TESTO ESTRATTO.
Sentenza Sentenza Cassazione Civile n. 10563 del 13/05/2011

Cassazione civile sez. trib., 13/05/2011, (ud. 23/02/2011, dep. 13/05/2011), n.10563

LA CORTE SUPREMA DI CASSAZIONE

SEZIONE TRIBUTARIA

Composta dagli Ill.mi Sigg.ri Magistrati:

Dott. ADAMO Mario – Presidente –

Dott. PERSICO Mariaida – Consigliere –

Dott. PARMEGGIANI Carlo – Consigliere –

Dott. FERRARA Ettore – Consigliere –

Dott. TERRUSI Francesco – rel. Consigliere –

ha pronunciato la seguente:

sentenza

sul ricorso 8571/2006 proposto da:

SIDERMETAL SPA già SRL, in persona del legale rappresentante pro

tempore, elettivamente domiciliato in ROMA VIA AREZZO 38 presso lo

studio dell’avvocato MESSINA Maurizio, che lo rappresenta e difende

unitamente all’avvocato CASTELLI TULLIO, giusta delega in calce;

– ricorrente –

contro

MINISTERO DELL’ECONOMIA E DELLE FINANZE, in persona del Ministro pro

tempore, AGENZIA DELLE ENTRATE, in persona del Direttore pro tempore,

elettivamente domiciliati in ROMA VIA DEI PORTOGHESI 12 presso

l’AVVOCATURA GENERALE DELLO STATO, che li rappresenta e difende ope

legis;

– controricorrenti –

avverso la sentenza n. 271/2005 della COMM. TRIB. REG. SEZ. DIST. di

BRESCIA, depositata il 09/01/2006;

udita la relazione della causa svolta nella Pubblica udienza del

23/02/2011 dal Consigliere Dott. FRANCESCO TERRUSI;

udito per il ricorrente l’Avvocato MAFONTI ANTONIO per delega Avv.

MESSINA MAURIZIO, che ha chiesto l’accoglimento;

udito per il resistente l’Avvocato GIACOBBE DANIELA, che ha chiesto

il rigetto;

udito il P.M., in persona del Sostituto Procuratore Generale Dott.

SEPE Ennio Attilio, che ha concluso per il rigetto.

Fatto

SVOLGIMENTO DEL PROCESSO

L’ufficio distrettuale delle II.DD. di Brescia, con distinti accertamenti conseguiti a un p.v.c. della G.d.F. di Milano, rideterminò il reddito ai fini Irpeg e Ilor della società Sidermetal s.r.l. (oggi s.p.a.) relativo agli anni 1994 e 1995, disconoscendo la deducibilità di costi risultanti da fatture ritenute soggettivamente false.

Ne derivarono due impugnazioni che, previa riunione, la commissione tributaria provinciale di Brescia accolse.

Codesta decisione venne riformata, su appello dell’amministrazione finanziaria, dalla commissione tributaria regionale della Lombardia, sez. dist. di Brescia, la quale, con sentenza 271/67/05, pubblicata in data 9.1.2006, ritenne provato, in base a elementi tratti dal p.v.c. suddetto, che la società Sidermetal fosse ricorsa ad acquisti di merce da fornitori esteri mediante il filtro di società italiane (Vimar s.r.l. e La Metalli) svolgenti funzione di semplici ed.

MATERIALE FORNITO.
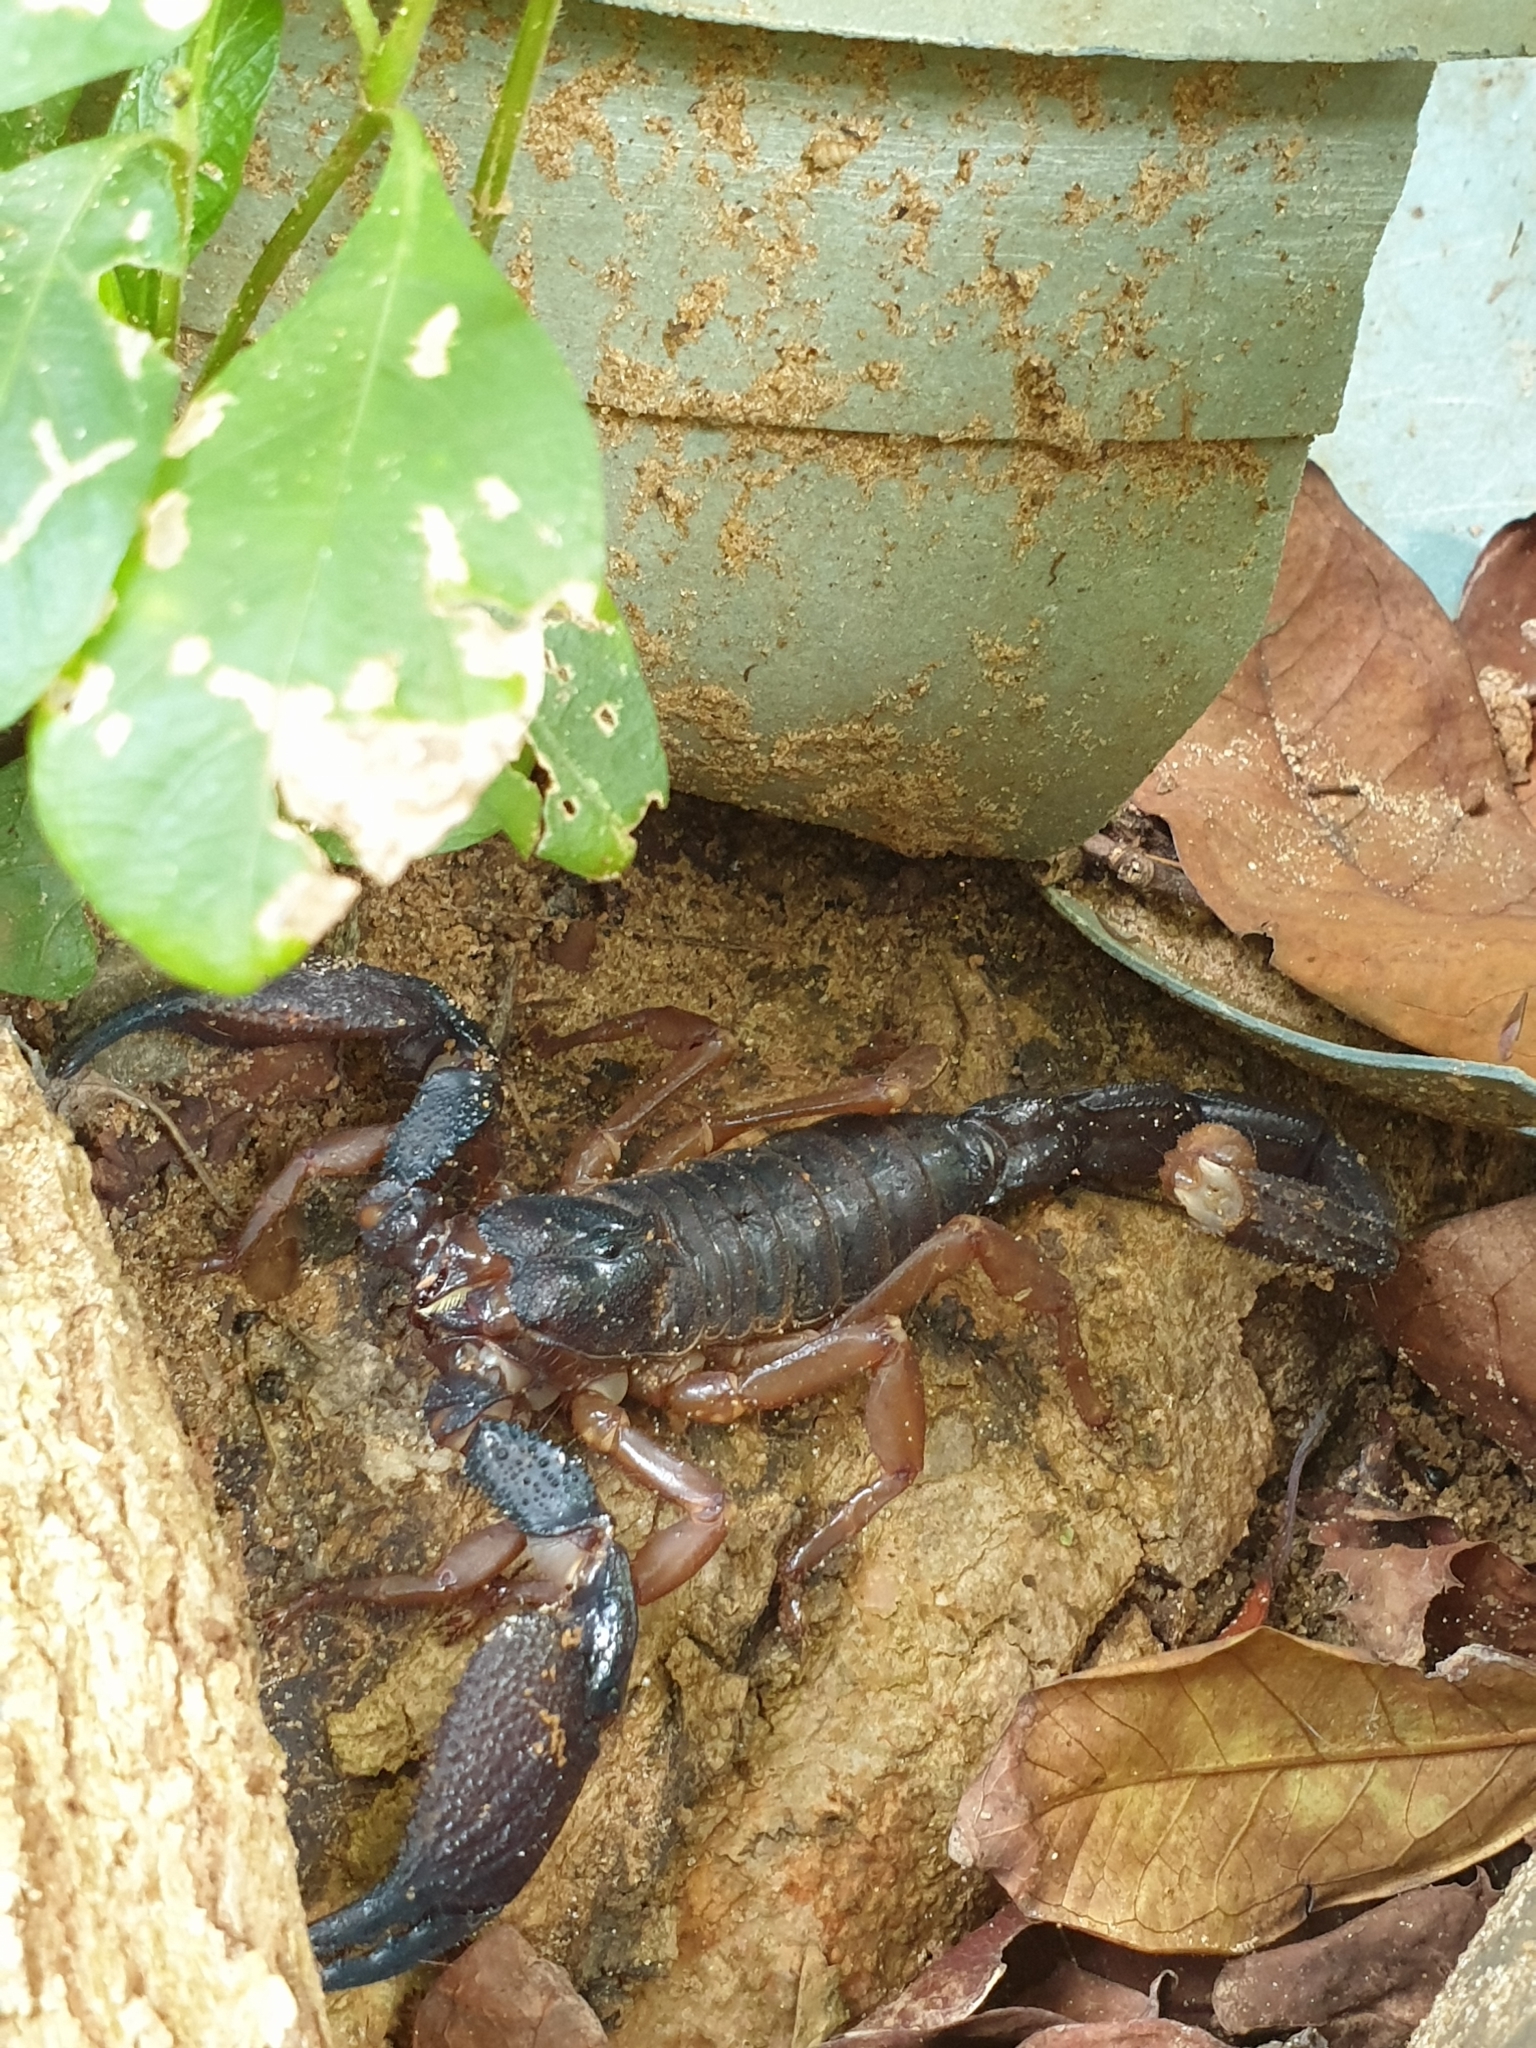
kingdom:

* * *

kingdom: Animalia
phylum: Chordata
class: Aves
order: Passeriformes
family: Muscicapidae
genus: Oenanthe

* * *

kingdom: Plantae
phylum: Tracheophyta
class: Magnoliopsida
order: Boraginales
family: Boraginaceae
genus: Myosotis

DETTAGLI ESERCIZIO.
Risponda alle domande seguenti sul testo estratto, numerando le risposte allo stesso modo.
1. Chi presiedeva il collegio?
2. In quale data si è tenuta la pubblica udienza?
3. A quali anni si riferiva il reddito rideterminato della società Sidermetal?
Si basi unicamente sul testo estratto, senza ricorrere alle righe.

ESITO RICHIESTO.
1. Il Dott. Mario Adamo.
2. Il 23/02/2011.
3. Al 1994 e al 1995.